▶ [Work instructions]:
Pull the lines of text from every item below word for word, leaving the pictures out of your answer.

* * * *

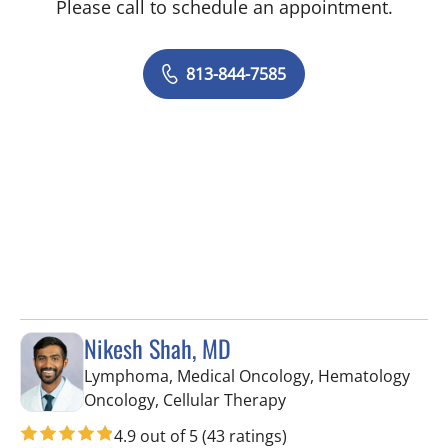
Please call to schedule an appointment.
813-844-7585
Nikesh Shah, MD
Lymphoma, Medical Oncology, Hematology
in Tampa, FL
Oncology, Cellular Therapy
4.9 out of 5
(43 ratings)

* * * *

▶ [Solution for this problem]:
Please call to schedule an appointment.
813-844-7585
Nikesh Shah, MD
Lymphoma, Medical Oncology, Hematology
in Tampa, FL
Oncology, Cellular Therapy
4.9 out of 5
(43 ratings)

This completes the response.